Interleukin-37 mediates the antitumor activity in hepatocellular carcinoma: role for CD57+ NK cells

Abstract

The biological role of interleukin-37 (IL-37) in cancer is large unknown. Through immunohistochemical detection using 163 primary hepatocellular carcinoma (HCC) clinical specimens, we found the expression of IL-37 was decreased in tumor tissues, and the expression level was negatively correlated with tumor size. High expression of IL-37 in HCC tumor tissues was associated with better overall survival (OS) and disease-free survival (DFS). IL-37 expression in tumor tissues was positively associated with the density of tumor-infiltrating CD57+ natural killer (NK) cells, but not with the CD3+ and CD8+ T cells. Consistently, in vitro chemotaxis analysis showed that IL-37- overexpressing HCC cells could recruit more NK cells. The in vivo mouse model experiments also revealed that overexpression IL-37 in HCC cells significantly delayed tumor growth and recruited more NK cells into tumors tissues. Our finding suggested that IL-37 might play an important role for the prognosis of HCC patients via regulating innate immune-action.

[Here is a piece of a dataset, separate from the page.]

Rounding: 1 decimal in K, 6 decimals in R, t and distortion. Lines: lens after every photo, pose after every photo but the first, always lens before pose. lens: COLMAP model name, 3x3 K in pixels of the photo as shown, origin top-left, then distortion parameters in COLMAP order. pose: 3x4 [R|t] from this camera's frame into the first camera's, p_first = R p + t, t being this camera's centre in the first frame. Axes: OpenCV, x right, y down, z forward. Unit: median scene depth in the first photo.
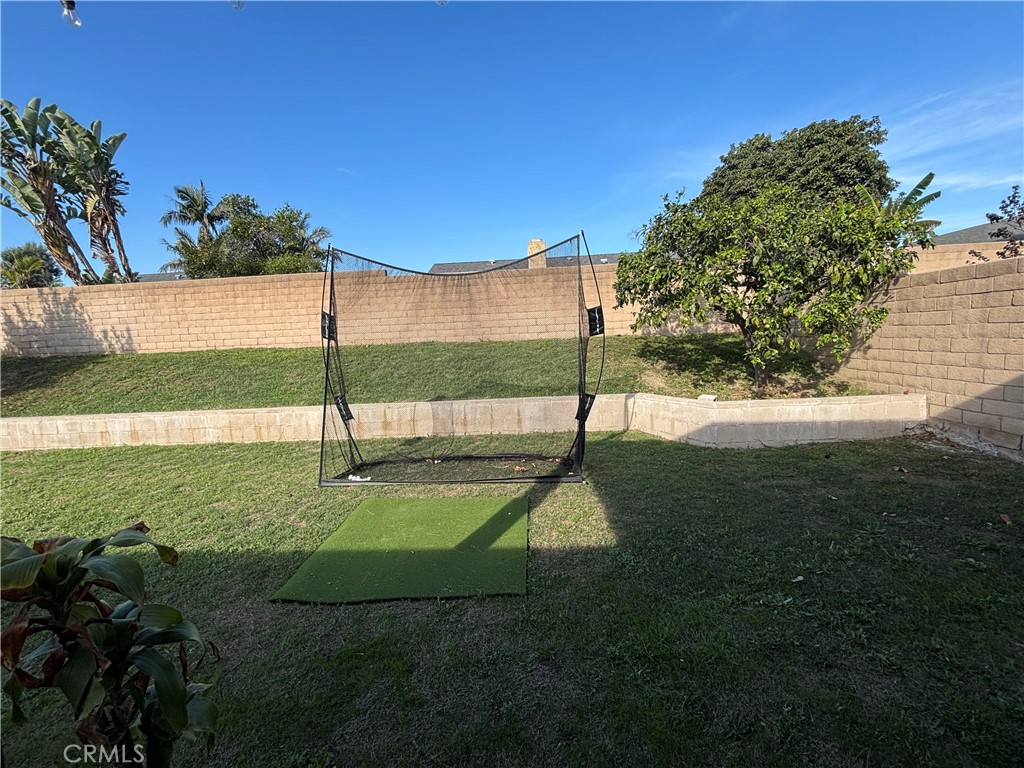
lens RADIAL K [[450.4, 0, 511.8], [0, 450.4, 382.3], [0, 0, 1]] dist [-0.003903, -0.000487]
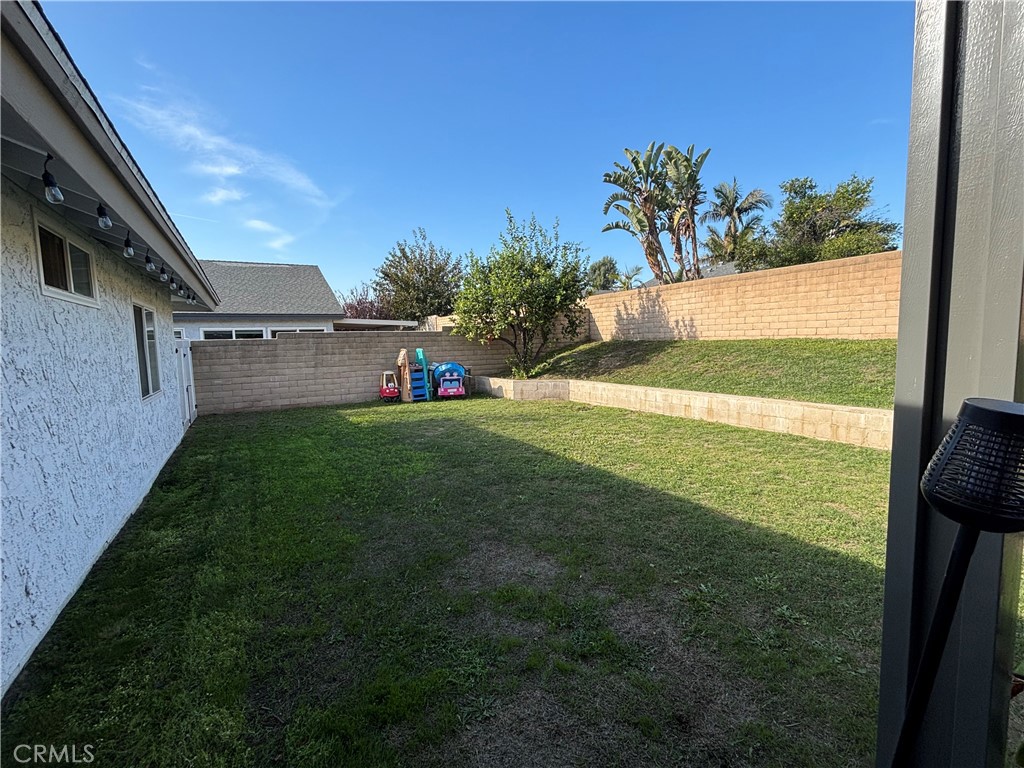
lens RADIAL K [[450.4, 0, 512.0], [0, 450.4, 382.6], [0, 0, 1]] dist [-0.003903, -0.000487]
pose [[0.556850, 0.108059, -0.823554, -0.132042], [-0.081834, 0.993815, 0.075067, -0.002419], [0.826572, 0.025594, 0.562249, -0.056774]]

Figure 1. IL-37 protein expression in primary hepatocellular carcinoma surgical specimens as shown by immunohistochemical detection.

(A) IL-37 expression in distant normal liver tissues. (B) IL-37 expression in the tumor tissues and the adjacent non-tumor tissue. (C) and (D) IL-37 positively staining in some tumor cases. (E) and (F) IL-37 negative staining in some tumor cases. N: non-tumor tissue; T: tumor tissue. B with 100× magnification; A, C–F with 200× magnification).

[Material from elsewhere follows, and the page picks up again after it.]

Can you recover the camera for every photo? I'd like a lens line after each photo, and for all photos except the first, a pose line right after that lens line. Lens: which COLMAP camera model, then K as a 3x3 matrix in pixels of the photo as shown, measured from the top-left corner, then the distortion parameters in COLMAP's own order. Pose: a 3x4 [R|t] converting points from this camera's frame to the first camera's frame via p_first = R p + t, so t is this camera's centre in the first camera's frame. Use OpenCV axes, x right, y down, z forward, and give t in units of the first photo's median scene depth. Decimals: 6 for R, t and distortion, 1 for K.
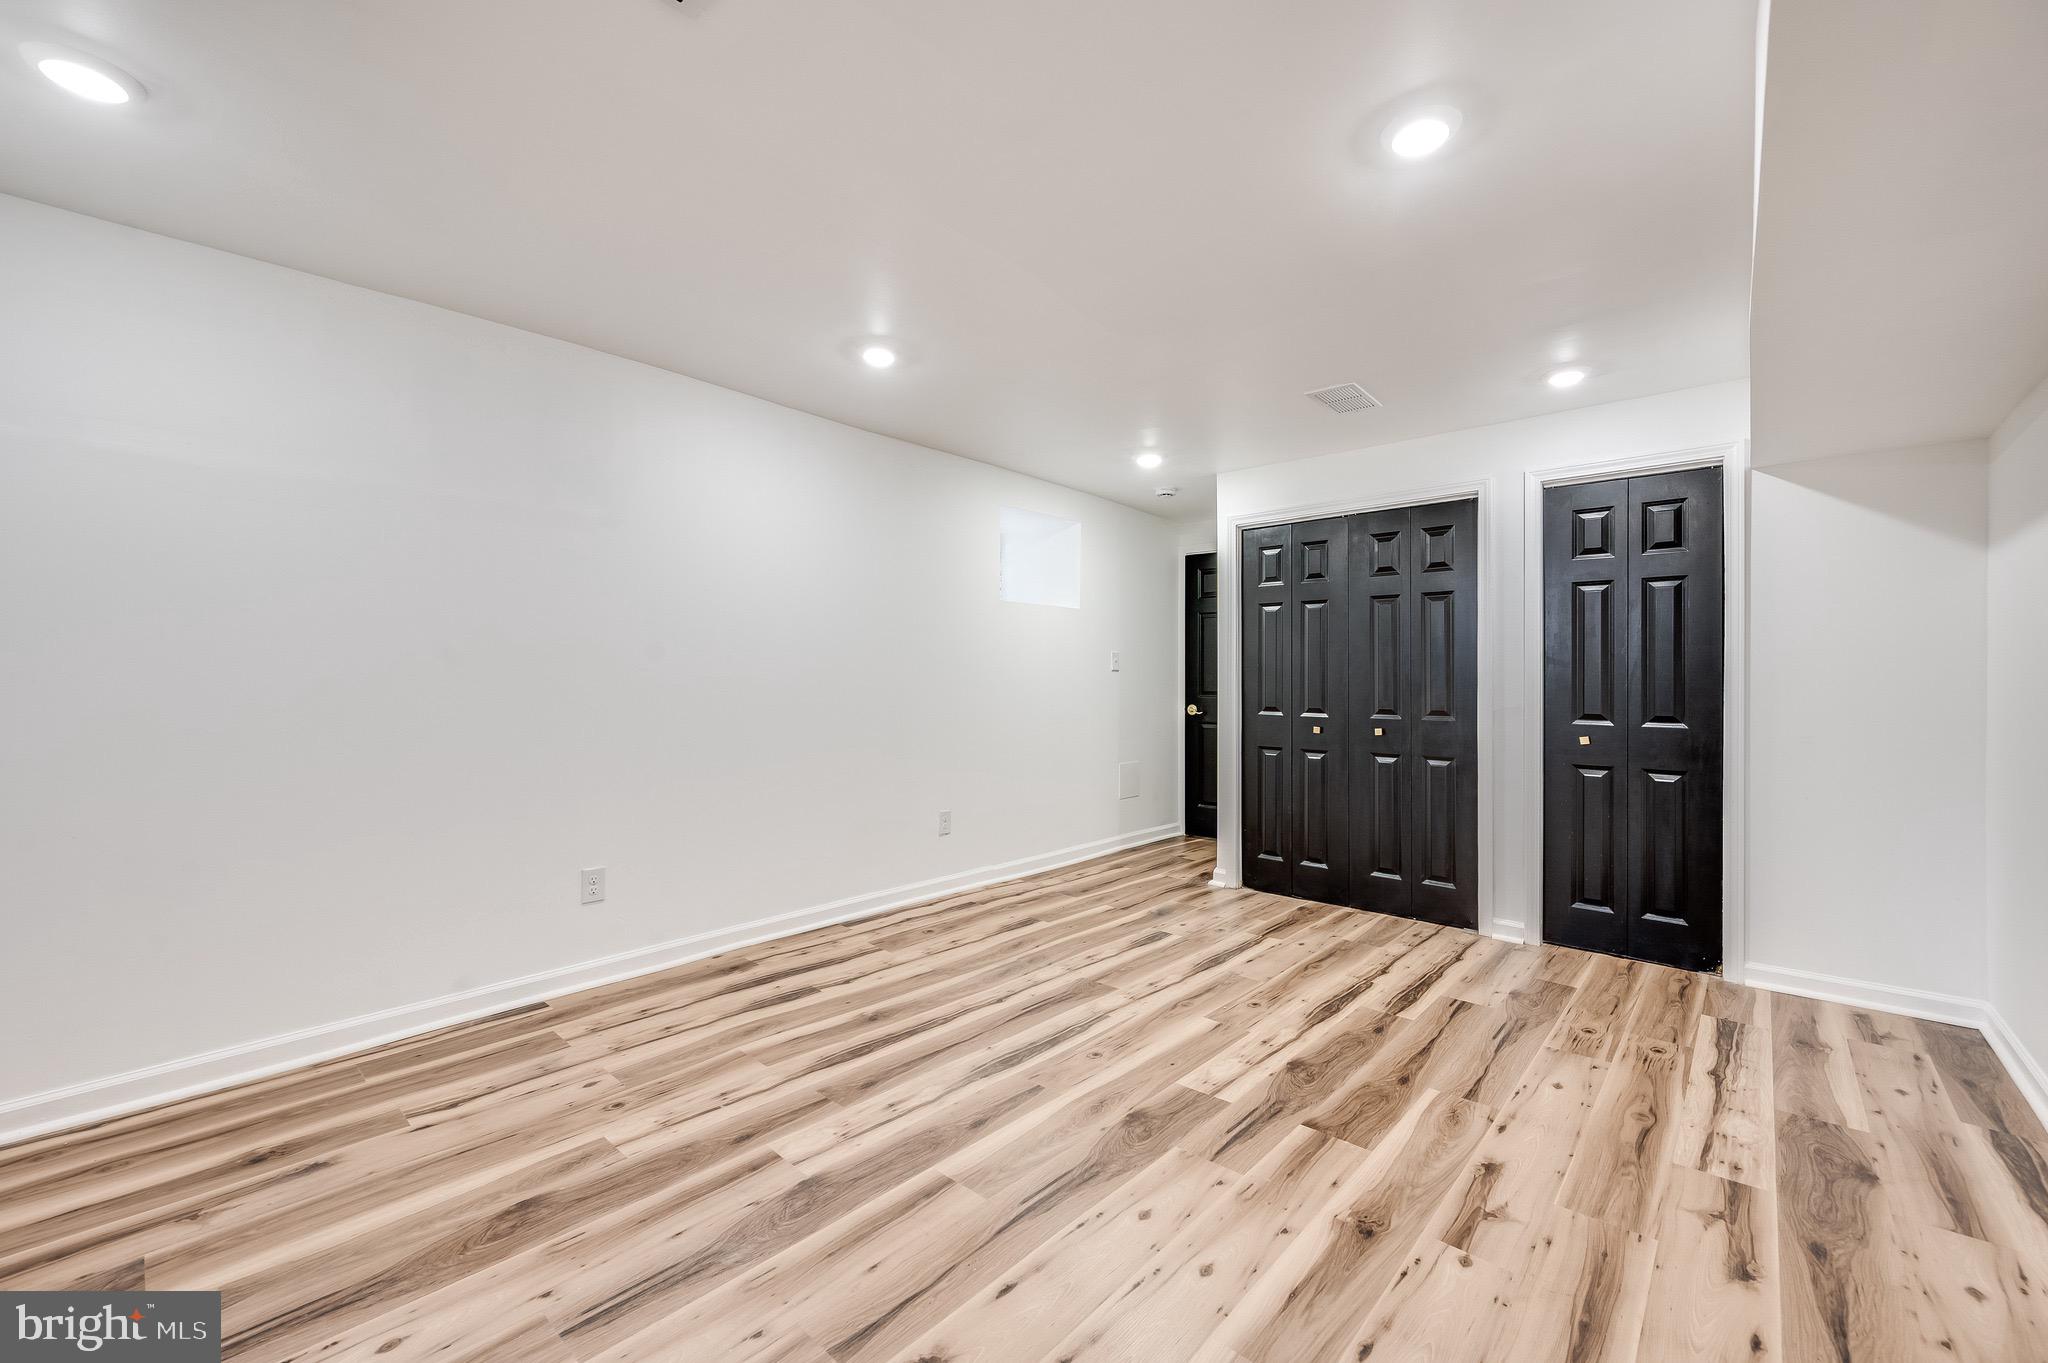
lens RADIAL K [[831.4, 0, 1022.2], [0, 831.4, 684.5], [0, 0, 1]] dist [0.006607, 0.000495]
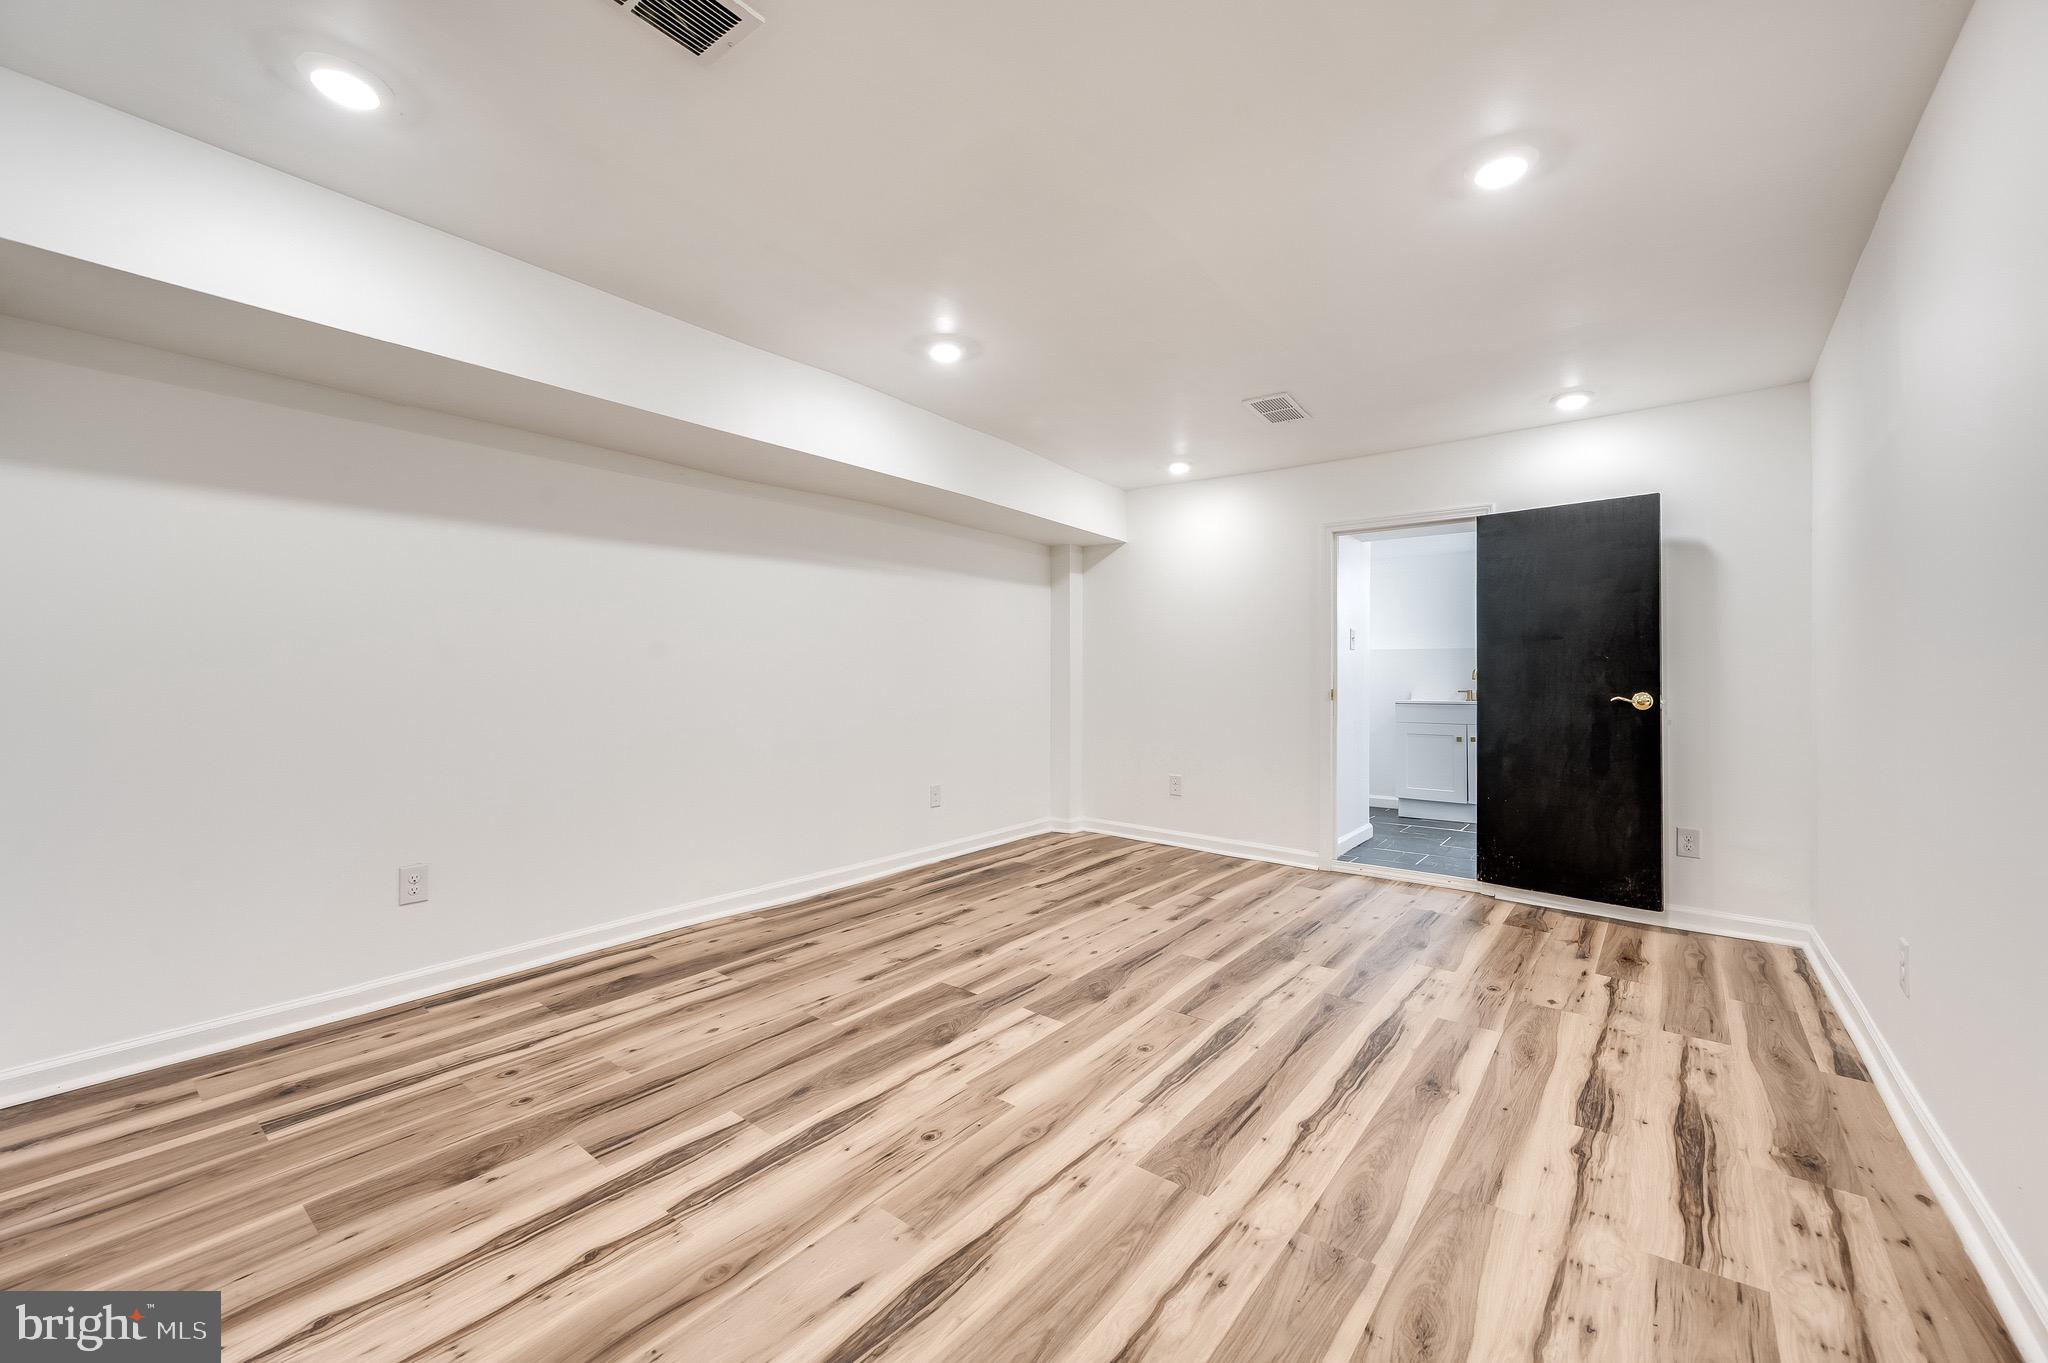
lens RADIAL K [[831.4, 0, 1024.9], [0, 831.4, 675.2], [0, 0, 1]] dist [0.006607, 0.000495]
pose [[-0.997951, -0.013212, -0.062603, 0.306459], [-0.013336, 0.999910, 0.001562, 0.016309], [0.062577, 0.002393, -0.998037, 2.047258]]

Figure 2. The Kaplan-Meier survival analysis of primary HCC patients (n = 163) with high IL-37 expression (n = 63) and low IL-37 expression (n = 100) after surgical resection.

The overall survival (OS) (A) and disease free survival (DFS) (B) rate of the patients in the low-IL-37 group and in the high-IL-37 group.

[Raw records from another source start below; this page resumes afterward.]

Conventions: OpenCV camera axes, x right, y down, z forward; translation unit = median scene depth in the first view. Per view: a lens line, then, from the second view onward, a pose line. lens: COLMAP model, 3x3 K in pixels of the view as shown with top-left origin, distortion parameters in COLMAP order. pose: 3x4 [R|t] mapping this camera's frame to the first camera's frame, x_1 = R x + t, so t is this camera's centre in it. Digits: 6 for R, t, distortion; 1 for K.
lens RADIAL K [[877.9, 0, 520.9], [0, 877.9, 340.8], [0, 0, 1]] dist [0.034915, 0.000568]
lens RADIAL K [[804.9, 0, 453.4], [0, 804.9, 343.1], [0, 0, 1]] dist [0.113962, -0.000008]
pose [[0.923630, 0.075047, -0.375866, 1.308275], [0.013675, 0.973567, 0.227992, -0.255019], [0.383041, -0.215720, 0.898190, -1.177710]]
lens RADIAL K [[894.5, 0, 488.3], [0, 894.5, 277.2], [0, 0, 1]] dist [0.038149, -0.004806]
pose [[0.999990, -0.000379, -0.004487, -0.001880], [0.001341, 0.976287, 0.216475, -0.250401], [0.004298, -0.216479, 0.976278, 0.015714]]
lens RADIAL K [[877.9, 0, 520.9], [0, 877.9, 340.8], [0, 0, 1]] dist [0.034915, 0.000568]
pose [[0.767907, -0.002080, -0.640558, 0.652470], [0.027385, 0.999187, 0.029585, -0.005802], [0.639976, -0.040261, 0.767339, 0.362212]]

Figure 3. Relationship between IL-37 expression and CD57+ NK cells, CD3+ T cells and CD8+ T cells in the tumor microenvironment.

(A) Representative photomicrographs showing immunohistochemical staining for IL-37, CD57, CD3 and CD8 in the same primary HCC tumors. The correlation of IL-37 expression with CD57+ NK cells (B), CD3+ T cells (C) and CD8+ T cells (D) was shown. (E) Kaplan-Meier survival curves of HCC patients (n = 163) with high CD57+ NK cells density (n = 82) and low CD57+ NK cells density (n = 81) after surgical resection.

Figure 4. The impact of IL-37 on the chemotaxis and migration of NK cells, CD3+ T cells and CD8+ T cells.

(A) Stable IL-37 expression in Hep3B cells was confirmed by western blotting. The cropped blots were shown. The recruitment of NK cells (B), CD3+ T cells (C) and CD8+ T cells (D) by the supernatant from Hep3B/LV-IL37 cells or Hep3B/LV-NC cells was compared. The values shown are expressed as the mean ± SD of three independent experiments. The p values were calculated using Student's t-test.

Figure 5. Overexpression of IL-37 delayed tumor growth and enhanced local CD57+ NK cells infiltration within murine tumors.

(A) Stable IL-37 expression in Hepa1-6 cells was confirmed by western blotting. The cropped blots were shown. (B) The tumor growth curves of IL-37 overexpression group (Hepa 1-6/LV-IL37) and control group (Hepa 1-6/LV-NC) were compared. * p < 0.05 versus control. (C) Photographs of dissected tumors from the C57BL/6 mice of IL-37 overexpression group and control group. (D) Dissected tumor weights from IL-37 overexpression group and control group were compared. (E) Representative photomicrographs showing immunohistochemical staining of IL-37, CD57, CD3 and CD8 in murine tumors. (F) The density of CD57+ NK cells, CD3+ or CD8+ T cell infiltration in IL-37 overexpression group and control group was compared. The values shown are expressed as the mean ± SD. The p values were calculated using Student's t-test.